WORK INSTRUCTION:
Lines with the word "MBBS": copy all of them from the entries below.

INPUT RECORDS:
■ ■ ■
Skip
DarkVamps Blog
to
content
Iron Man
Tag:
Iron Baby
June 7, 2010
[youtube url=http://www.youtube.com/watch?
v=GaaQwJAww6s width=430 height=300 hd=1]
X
■ ■ ■
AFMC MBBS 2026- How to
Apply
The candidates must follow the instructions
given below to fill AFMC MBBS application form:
■ ■ ■
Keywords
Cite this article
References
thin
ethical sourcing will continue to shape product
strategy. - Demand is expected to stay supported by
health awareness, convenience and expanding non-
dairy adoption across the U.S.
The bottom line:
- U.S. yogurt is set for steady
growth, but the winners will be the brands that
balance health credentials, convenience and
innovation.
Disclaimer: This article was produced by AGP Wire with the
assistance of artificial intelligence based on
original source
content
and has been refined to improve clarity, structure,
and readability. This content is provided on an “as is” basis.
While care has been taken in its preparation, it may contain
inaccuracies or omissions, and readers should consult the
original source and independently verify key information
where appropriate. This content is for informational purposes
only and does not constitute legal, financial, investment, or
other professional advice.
■ ■ ■
ANSWER SECTION:
AFMC MBBS 2026- How to
given below to fill AFMC MBBS application form:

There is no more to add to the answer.